8. Power and Communication Interface
The IS200EAUXH1A is powered by the EDIS (Exciter Power Distribution) module. Its typical operating voltage is 28 V DC, derived from the EDIS's 125 V DC bus via a 28 V power supply module. The board integrates a High-Speed Serial Link (HSSL) interface, which connects through the HSLA board to the CSLA expansion port of the controller, enabling real-time data exchange.
Redundancy Support and Reliability Design
The IS200EAUXH1A is available in two groups to accommodate different system redundancy levels:
Group H1: For TMR redundant control, interfaces with the M1, M2, and C control sections. Critical I/O signals are voted upon among the three sections.
Group H2: For simplex control, interfaces only with the M1 controller.
In TMR applications, the IS200EAUXH1A, working with the redundant controller architecture, ensures that critical functions like DC contactor control and field flashing relay driving continue to operate normally even if one controller fails. This greatly enhances system availability. According to system design, the EX2100e redundant system can achieve a Mean Time Between Forced Outages (MTBFO) of 175,000 hours. As a key component within this system, the high-reliability design of the IS200EAUXH1A is fundamental to achieving this benchmark.

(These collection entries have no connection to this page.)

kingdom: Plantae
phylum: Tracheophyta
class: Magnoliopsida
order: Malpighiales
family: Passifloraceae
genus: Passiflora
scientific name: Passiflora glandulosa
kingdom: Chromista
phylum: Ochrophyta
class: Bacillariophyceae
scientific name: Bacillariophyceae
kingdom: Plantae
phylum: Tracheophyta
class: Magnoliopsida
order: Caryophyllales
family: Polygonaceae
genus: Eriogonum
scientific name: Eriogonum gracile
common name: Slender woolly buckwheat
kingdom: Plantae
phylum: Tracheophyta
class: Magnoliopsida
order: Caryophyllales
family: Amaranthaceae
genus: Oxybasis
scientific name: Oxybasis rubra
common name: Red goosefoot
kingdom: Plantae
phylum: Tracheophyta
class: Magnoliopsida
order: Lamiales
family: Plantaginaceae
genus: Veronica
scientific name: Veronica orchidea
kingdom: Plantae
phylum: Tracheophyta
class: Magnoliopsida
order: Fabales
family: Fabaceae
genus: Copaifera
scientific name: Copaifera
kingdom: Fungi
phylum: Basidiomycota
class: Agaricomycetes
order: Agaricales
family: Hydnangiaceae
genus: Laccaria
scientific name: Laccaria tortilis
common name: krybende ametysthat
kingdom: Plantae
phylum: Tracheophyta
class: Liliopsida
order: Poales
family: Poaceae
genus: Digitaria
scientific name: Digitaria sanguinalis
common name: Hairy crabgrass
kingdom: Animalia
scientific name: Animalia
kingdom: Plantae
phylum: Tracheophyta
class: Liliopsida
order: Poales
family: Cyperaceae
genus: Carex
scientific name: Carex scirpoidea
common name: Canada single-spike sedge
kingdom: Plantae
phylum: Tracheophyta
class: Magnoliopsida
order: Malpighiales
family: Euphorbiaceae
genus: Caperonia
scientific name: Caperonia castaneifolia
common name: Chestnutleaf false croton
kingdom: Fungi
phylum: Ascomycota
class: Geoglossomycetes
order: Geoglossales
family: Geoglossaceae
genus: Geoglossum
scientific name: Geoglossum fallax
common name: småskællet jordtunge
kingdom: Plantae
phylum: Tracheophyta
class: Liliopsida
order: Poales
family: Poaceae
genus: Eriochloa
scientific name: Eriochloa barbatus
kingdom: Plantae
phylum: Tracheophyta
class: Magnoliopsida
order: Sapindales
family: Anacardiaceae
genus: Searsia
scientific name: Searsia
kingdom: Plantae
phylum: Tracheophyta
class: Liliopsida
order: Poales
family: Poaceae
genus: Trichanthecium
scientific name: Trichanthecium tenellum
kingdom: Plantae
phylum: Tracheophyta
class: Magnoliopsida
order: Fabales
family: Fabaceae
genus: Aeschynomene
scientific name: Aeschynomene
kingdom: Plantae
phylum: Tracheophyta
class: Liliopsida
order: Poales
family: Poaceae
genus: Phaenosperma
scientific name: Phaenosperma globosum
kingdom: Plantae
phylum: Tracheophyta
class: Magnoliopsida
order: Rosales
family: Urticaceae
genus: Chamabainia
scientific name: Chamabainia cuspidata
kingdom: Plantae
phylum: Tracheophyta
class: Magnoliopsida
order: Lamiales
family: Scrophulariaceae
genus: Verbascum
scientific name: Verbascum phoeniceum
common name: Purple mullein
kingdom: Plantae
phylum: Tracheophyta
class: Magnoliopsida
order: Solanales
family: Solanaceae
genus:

Environmental Adaptability and Physical Specifications
The IS200EAUXH1A is designed for installation inside the EX2100e control cabinet. Its operating ambient temperature range is 0 to 40 °C (32 to 104 °F), with a humidity range of 5 to 95%, non-condensing. The control cabinet is typically rated NEMA 1 or IP20, with an optional NEMA 12/IP54 sealed cabinet available, providing effective industrial environmental protection for the board. The board itself complies with GE's industrial control board design specifications, requires Electrostatic Discharge (ESD) protection during handling, and must be replaced using a grounding wrist strap and anti-static packaging.